L’industrie ferroviaire française, la troisième dans le monde après la Chine et l'Allemagne, est aujourd'hui à la croisée des chemins, confrontée à un ensemble de signes et d'événements mondiaux et nationaux signifiants. "A l'international, nous assistons à l'accélération de l'offensive asiatique, notamment japonaise (implantation de Hitachi au Royaume Uni) et chinoise (formation d'un véritable mastodonte du ferroviaire par la fusion de CNR et de son rival CSR), et à l'émergence de nouveaux acteurs" ; explique Jean-Pierre Audoux, directeur général de la FIF (Fédération des industries ferroviaires).
Résultat : les trois grands constructeurs "historiques", Alstom, Siemens et Bombardier, sont "pris en tenaille entre ces concurrents asiatiques et certains constructeurs européens, de taille certes plus modeste mais très dynamiques, comme le Suisse Stadler, les Espagnols Caf et Talgo, et les Polonais Pesa et Solaris".
Retournement de politique
C’est au niveau national que l'alerte est la plus chaude, avec notamment l’écroulement des plans de charge dès l’horizon 2016 pour les matériels roulants. Bien sûr, on peut invoquer la crise économique et le tarissement des financements publics, mais l'inquiétude vient surtout de la conjugaison de mesures structurelles prises (ou non prises) par le gouvernement (abandon de l'écotaxe, suppression de la taxe professionnelle qui finance les Régions, ouverture à la concurrence des autocars...), mesures toutes extrêmement défavorables au ferroviaire, déjà fortement concurrencé par l'avion et la route (dont fait nouveau le covoiturage). "C’est un retournement complet 5 ans après le Grenelle et particulièrement brutal de la part des pouvoirs publics", estime Jean-Pierre Audoux. "Après avoir prôné le ferroviaire comme solution d'avenir, notamment du point de vue environnemental, on se tourne, aujourd'hui, vers une approche de rentabilité à court terme où le ferroviaire est sacrifié sur l'autel de l’alternalité en ne tenant aucun compte des répercussions globales en termes d'emplois et de coûts induits pour le citoyen-contribuable."
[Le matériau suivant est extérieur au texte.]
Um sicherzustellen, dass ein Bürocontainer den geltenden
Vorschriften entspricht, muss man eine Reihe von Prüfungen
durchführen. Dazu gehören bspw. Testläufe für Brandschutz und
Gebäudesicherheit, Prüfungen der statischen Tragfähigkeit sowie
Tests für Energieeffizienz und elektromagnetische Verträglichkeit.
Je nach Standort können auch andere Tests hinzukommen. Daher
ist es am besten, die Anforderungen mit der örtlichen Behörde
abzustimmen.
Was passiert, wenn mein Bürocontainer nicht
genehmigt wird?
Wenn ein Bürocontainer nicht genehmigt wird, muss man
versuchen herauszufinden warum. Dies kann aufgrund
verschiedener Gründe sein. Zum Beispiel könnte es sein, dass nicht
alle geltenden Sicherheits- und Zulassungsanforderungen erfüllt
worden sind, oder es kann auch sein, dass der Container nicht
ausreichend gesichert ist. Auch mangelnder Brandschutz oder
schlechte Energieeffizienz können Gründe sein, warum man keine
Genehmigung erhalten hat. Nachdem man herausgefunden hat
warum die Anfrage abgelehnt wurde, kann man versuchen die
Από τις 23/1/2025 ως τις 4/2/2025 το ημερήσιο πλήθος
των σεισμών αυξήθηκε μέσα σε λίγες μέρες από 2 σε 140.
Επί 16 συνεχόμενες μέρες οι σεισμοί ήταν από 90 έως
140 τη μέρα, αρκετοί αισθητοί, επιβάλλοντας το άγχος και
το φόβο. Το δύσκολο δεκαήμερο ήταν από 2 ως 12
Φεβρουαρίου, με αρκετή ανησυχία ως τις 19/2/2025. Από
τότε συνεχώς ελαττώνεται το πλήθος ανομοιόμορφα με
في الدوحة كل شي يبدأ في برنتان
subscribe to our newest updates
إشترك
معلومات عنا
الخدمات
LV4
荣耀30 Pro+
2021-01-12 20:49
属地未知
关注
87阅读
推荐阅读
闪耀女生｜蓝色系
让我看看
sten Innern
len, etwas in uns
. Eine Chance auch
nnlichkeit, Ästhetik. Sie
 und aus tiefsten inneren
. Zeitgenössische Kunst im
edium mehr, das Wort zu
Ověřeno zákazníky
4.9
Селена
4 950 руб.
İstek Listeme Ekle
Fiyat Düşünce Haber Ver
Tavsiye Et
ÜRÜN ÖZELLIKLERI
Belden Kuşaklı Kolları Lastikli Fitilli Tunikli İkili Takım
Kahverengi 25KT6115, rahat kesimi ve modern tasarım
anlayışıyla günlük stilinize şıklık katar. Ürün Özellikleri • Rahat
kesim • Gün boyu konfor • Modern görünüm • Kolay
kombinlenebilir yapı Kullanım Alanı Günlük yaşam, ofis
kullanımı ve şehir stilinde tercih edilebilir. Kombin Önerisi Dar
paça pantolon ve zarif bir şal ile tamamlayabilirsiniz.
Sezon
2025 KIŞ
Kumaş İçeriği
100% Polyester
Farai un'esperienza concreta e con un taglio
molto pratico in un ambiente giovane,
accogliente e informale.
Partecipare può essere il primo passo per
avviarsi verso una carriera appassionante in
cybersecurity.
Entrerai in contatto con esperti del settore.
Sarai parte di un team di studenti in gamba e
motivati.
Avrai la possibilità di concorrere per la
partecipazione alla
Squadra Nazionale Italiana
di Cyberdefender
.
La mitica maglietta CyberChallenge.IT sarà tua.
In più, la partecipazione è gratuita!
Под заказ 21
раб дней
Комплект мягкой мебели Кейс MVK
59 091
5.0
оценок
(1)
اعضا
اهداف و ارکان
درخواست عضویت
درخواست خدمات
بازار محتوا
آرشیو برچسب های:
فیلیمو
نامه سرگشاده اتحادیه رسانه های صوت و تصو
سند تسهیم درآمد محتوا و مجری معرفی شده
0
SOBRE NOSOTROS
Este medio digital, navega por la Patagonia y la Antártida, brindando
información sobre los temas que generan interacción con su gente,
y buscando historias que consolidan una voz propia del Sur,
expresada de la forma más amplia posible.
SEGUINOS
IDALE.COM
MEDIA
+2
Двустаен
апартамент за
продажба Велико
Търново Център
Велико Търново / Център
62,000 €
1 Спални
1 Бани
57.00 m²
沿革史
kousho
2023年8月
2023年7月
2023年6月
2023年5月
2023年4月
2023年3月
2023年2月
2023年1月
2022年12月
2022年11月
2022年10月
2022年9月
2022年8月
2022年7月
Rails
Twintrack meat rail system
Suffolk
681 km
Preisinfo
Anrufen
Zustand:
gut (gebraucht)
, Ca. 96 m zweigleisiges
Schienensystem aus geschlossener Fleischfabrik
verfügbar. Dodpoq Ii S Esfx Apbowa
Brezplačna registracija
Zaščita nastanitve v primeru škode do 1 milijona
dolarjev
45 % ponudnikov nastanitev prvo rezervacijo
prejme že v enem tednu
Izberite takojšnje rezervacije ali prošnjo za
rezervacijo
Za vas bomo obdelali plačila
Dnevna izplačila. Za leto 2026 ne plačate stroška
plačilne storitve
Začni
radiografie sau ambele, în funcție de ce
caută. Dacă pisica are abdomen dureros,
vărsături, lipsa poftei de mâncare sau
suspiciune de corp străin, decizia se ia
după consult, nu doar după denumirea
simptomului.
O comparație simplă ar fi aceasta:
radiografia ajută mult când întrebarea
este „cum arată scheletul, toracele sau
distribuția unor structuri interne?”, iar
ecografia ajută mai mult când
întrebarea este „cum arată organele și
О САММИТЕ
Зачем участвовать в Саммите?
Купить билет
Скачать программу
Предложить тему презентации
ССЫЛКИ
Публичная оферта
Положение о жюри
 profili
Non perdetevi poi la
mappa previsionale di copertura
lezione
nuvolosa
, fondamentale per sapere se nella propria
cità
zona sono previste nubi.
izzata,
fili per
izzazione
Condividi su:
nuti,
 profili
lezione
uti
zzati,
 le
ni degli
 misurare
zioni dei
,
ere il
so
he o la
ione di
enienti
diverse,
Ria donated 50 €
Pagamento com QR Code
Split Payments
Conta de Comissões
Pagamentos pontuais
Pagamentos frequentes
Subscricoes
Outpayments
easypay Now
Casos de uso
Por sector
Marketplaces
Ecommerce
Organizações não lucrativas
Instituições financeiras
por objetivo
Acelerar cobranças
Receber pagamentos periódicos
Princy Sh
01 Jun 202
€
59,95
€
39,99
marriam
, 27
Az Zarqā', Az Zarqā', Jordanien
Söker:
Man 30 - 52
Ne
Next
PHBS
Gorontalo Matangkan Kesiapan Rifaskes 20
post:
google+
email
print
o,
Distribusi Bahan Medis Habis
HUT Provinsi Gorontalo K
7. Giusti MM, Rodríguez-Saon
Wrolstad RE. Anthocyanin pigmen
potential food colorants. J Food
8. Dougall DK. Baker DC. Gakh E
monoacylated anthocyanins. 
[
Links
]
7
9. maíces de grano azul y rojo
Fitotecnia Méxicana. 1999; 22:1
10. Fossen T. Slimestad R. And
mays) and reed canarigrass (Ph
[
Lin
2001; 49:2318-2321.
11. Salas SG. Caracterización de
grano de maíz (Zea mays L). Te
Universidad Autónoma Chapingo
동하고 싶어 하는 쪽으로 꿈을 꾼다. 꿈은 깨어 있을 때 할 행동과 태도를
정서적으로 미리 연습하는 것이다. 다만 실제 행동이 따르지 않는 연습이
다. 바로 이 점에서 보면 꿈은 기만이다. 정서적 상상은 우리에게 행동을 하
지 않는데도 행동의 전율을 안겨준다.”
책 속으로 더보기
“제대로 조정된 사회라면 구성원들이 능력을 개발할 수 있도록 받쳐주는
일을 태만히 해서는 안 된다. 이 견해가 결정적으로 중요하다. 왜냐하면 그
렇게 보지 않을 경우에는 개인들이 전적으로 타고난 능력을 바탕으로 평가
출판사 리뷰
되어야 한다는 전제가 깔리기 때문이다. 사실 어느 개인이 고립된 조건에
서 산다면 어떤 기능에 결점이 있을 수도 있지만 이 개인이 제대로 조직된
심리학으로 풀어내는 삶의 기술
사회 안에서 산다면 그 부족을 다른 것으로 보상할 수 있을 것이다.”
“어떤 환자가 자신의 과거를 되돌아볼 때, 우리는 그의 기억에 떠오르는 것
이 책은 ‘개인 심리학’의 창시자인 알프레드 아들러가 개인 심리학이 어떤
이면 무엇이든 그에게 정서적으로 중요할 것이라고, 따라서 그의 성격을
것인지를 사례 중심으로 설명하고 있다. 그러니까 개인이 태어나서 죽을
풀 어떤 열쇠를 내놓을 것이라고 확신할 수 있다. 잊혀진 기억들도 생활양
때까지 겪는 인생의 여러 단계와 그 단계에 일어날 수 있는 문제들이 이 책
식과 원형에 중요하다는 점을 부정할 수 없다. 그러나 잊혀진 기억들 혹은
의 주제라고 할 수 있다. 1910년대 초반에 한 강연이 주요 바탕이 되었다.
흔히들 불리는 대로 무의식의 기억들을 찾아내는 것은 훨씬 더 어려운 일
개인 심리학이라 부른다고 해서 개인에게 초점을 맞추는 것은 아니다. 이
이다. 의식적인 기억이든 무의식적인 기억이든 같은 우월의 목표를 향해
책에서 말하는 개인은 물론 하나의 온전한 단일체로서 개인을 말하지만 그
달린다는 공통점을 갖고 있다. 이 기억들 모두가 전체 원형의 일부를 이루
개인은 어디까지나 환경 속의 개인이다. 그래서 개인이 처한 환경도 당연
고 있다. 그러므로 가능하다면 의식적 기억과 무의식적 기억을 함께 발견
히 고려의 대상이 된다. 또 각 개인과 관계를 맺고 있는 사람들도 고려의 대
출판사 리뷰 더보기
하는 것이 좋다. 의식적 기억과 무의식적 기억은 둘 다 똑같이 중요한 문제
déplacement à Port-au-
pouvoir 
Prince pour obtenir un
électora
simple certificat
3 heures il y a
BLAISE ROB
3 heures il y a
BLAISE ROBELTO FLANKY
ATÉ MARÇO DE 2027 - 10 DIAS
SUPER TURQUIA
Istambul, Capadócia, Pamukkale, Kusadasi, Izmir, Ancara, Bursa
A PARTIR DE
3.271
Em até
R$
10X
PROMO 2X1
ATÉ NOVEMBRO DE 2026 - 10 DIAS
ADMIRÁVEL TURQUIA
Un triangle des Bermudes financier
De fait, notre système ferroviaire est financièrement "non pérenne". "Comme perdu dans un triangle des Bermudes financier ; le ferroviaire français cumule trois faiblesses majeures : un niveau de pertes alarmant, un endettement qui croît chaque année de 1,5 à 2Mds € et une consommation frénétique de subventions publiques - 14 Mois € par an aujourd’hui, » souligne Jean-Pierre Audoux. La FIF a analysé la situation par segments, en pointant du doigt les secteurs où les marchés sont les plus sous-exploités, en premier lieu le fret. "Le trafic fret stagne à 30 milliards de t-km par an dans notre pays, alors qu'après une forte baisse en 2009-2010, il est remonté à 110 milliards de t-km en Allemagne. Les besoins sont pourtant considérables. Une mesure prioritaire serait de doter enfin le fret ferroviaire de sillons incluant les lignes capillaires modernisées à priorité fret avec de meilleurs taux de réponse positive et des délais d'attribution très nettement réduits pour les demandeurs."
Un TGV exportable
Autres segments à "débrider" d'urgence, celui des TET (Intercités) ainsi que les investissements ferroviaires en région Ile-de-France, tant pour les matériels roulants et RER nouvelle génération que pour les infrastructures et la signalisation. Quant au TGV, la vitrine du savoir-faire ferroviaire français, tout doit être tenté pour éviter l'abandon de cette filière d'excellence. Une ardente obligation toutefois : que le TGV du futur soit bien "exportable".